━━ Recorded data
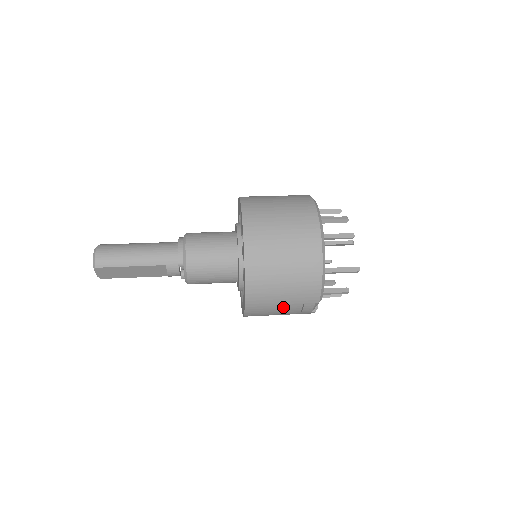
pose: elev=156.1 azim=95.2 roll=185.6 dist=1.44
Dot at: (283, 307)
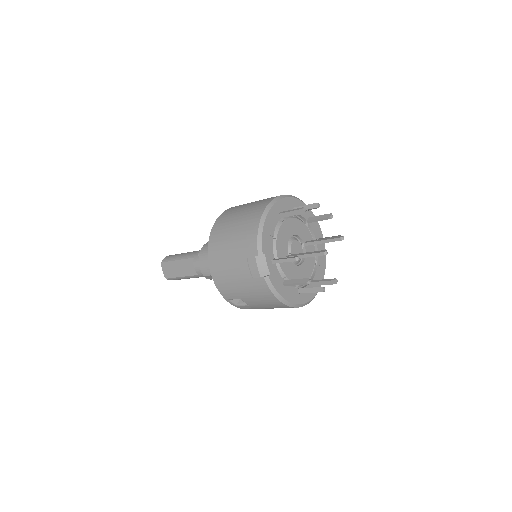
Dot at: (234, 265)
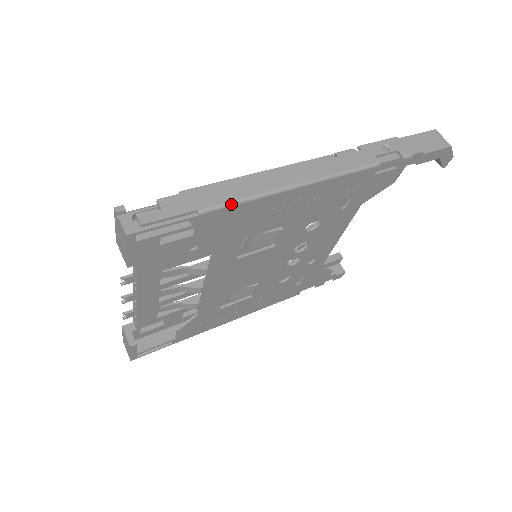
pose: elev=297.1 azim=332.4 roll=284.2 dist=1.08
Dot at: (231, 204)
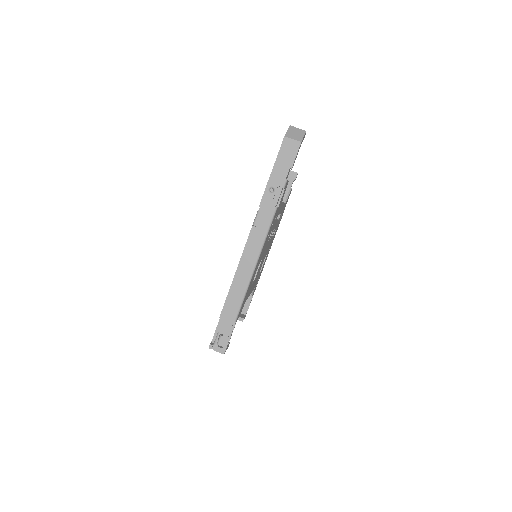
Dot at: (241, 305)
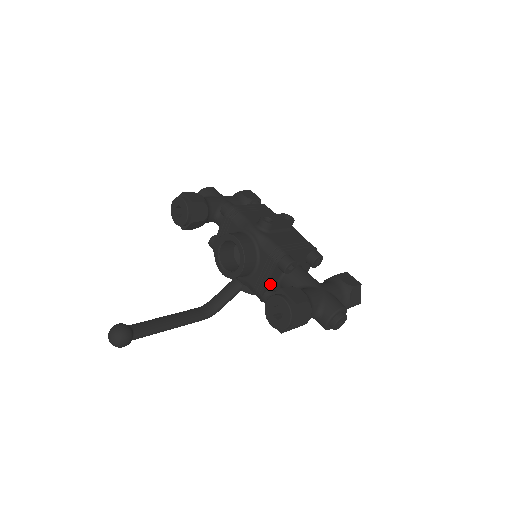
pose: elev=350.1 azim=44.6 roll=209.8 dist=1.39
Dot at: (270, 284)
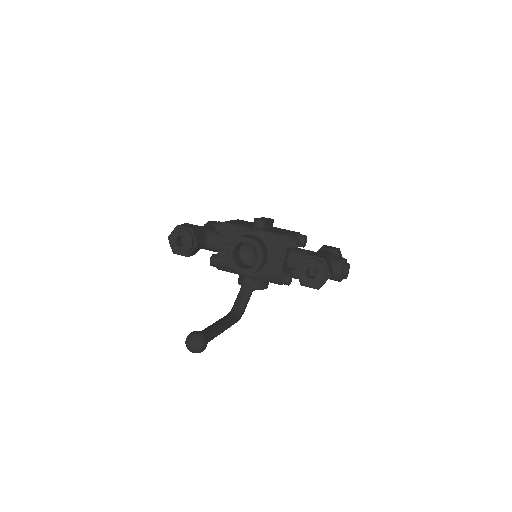
Dot at: (284, 266)
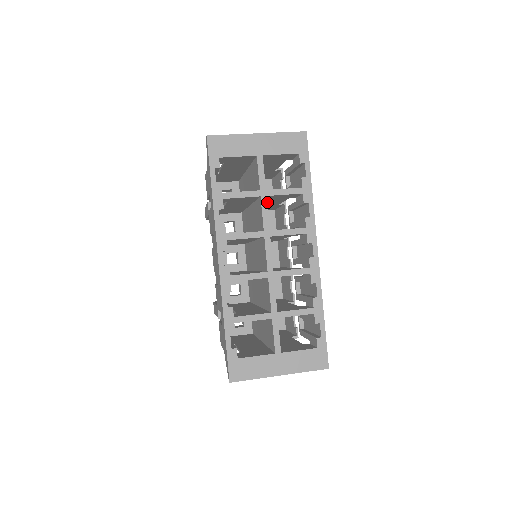
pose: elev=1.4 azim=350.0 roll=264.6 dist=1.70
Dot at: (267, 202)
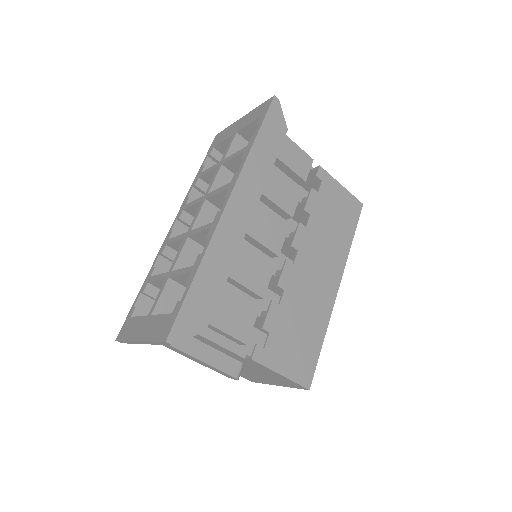
Dot at: occluded
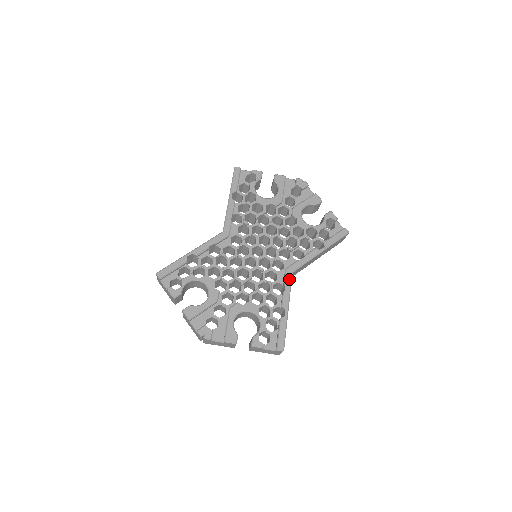
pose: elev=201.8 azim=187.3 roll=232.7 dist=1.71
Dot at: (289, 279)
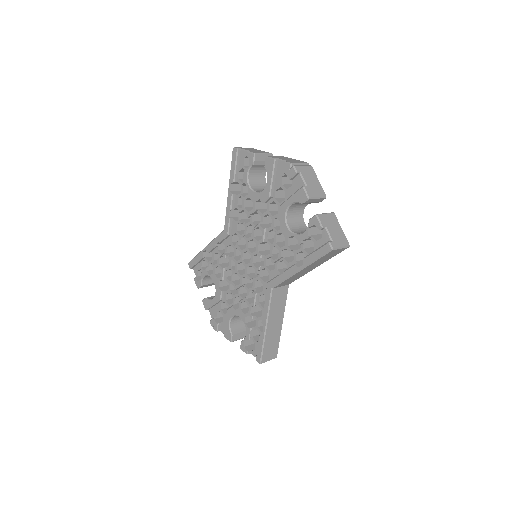
Dot at: (268, 295)
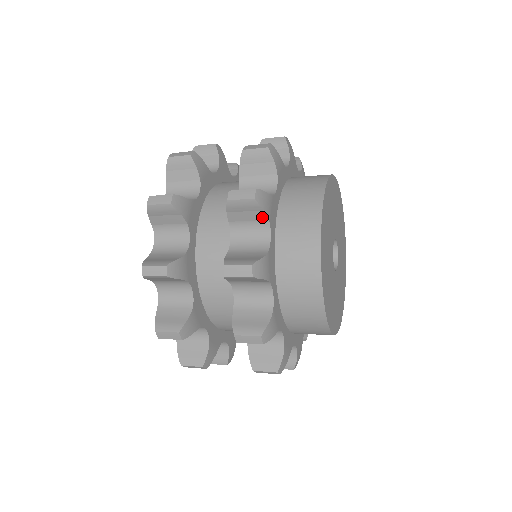
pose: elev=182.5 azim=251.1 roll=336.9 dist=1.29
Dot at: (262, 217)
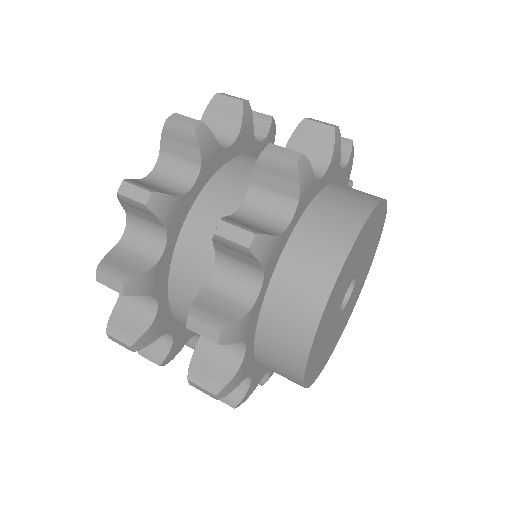
Dot at: (256, 264)
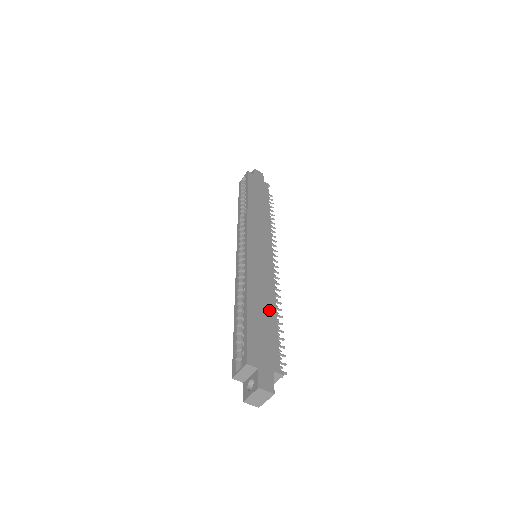
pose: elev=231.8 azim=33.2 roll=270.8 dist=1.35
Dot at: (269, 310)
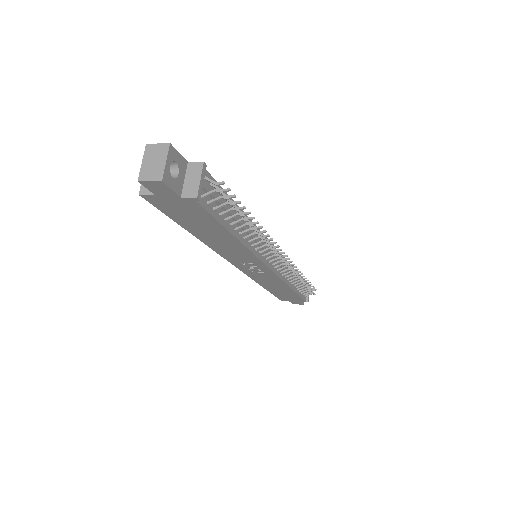
Dot at: occluded
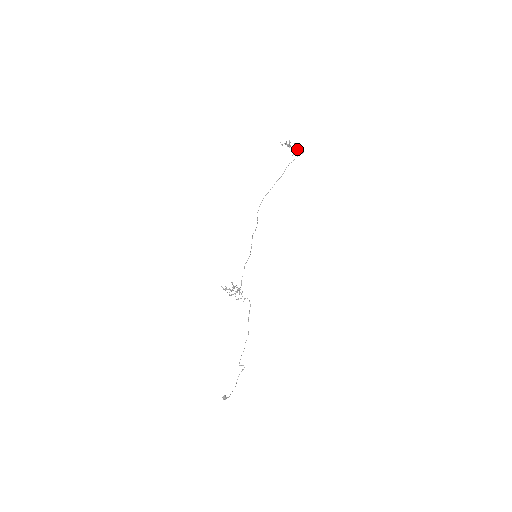
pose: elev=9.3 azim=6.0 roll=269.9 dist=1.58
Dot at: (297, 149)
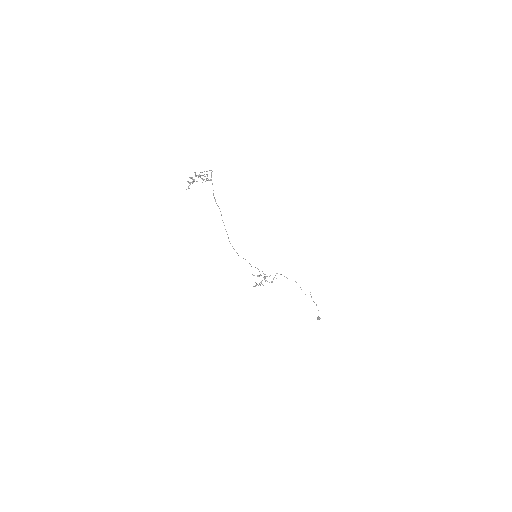
Dot at: occluded
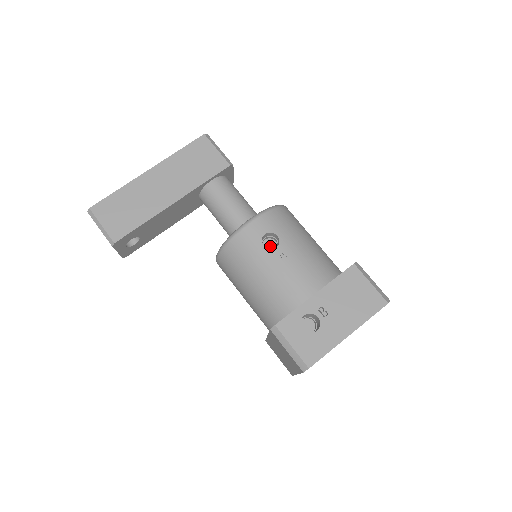
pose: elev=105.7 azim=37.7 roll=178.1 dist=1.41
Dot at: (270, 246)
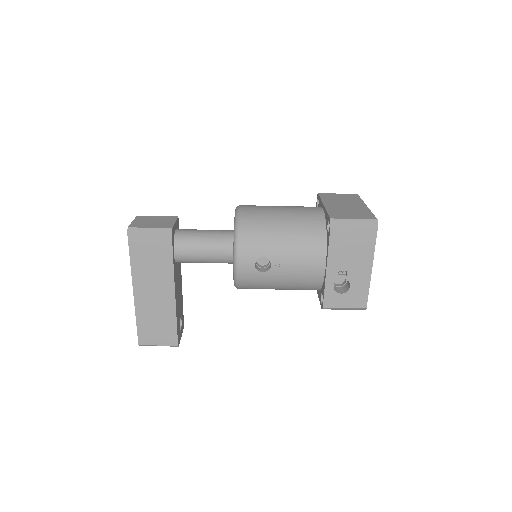
Dot at: (263, 259)
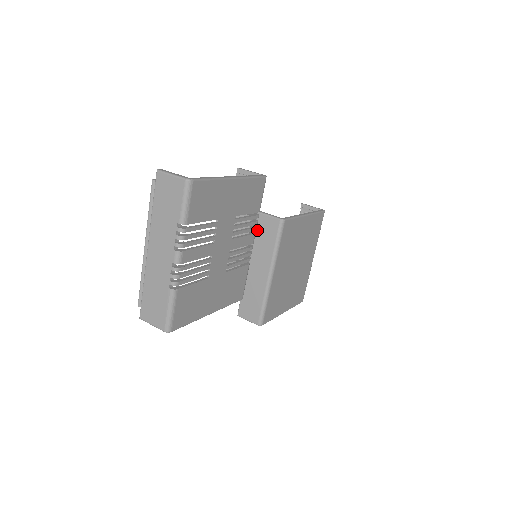
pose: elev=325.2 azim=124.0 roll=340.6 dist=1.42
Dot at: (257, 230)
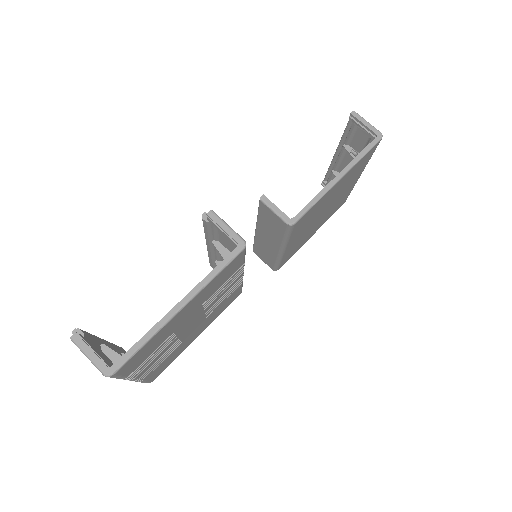
Dot at: (261, 213)
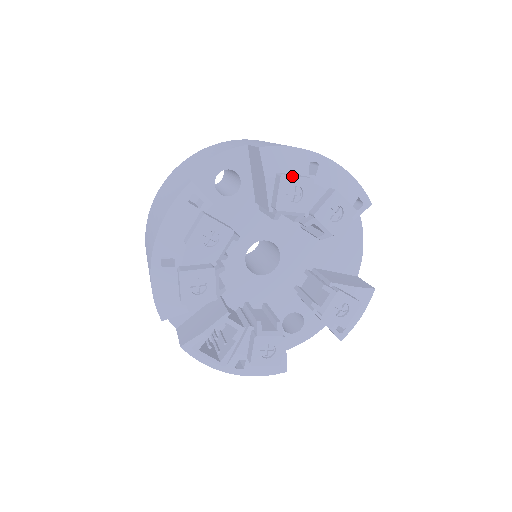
━━━━
* **Goal of the exercise**
Copy out the listing above with every "pose" replaced by "camera" and all other text left as it is. Omit the pictures.

* **Solution**
camera: elev=156.1 azim=95.2 roll=185.6 dist=1.44
Dot at: (283, 307)
Dot at: (234, 265)
camera: elev=297.1 azim=332.4 roll=284.2 dist=1.08
Dot at: (231, 204)
Dot at: (241, 305)
camera: elev=350.1 azim=44.6 roll=209.8 dist=1.39
Dot at: (270, 284)
Dot at: (284, 266)
camera: elev=1.4 azim=350.0 roll=264.6 dist=1.70
Dot at: (267, 202)
Dot at: occluded
camera: elev=201.8 azim=187.3 roll=232.7 dist=1.71
Dot at: (289, 279)
Dot at: (268, 295)
camera: elev=182.5 azim=251.1 roll=336.9 dist=1.29
Dot at: (262, 217)
Dot at: (256, 264)
camera: elev=231.8 azim=33.2 roll=270.8 dist=1.35
Dot at: (269, 310)
Dot at: occluded
camera: elev=9.3 azim=6.0 roll=269.9 dist=1.58
Dot at: (297, 149)
Dot at: occluded
camera: elev=105.7 azim=37.7 roll=178.1 dist=1.41
Dot at: (270, 246)
Dot at: (263, 259)
camera: elev=325.2 azim=124.0 roll=340.6 dist=1.42
Dot at: (257, 230)
Dot at: (261, 213)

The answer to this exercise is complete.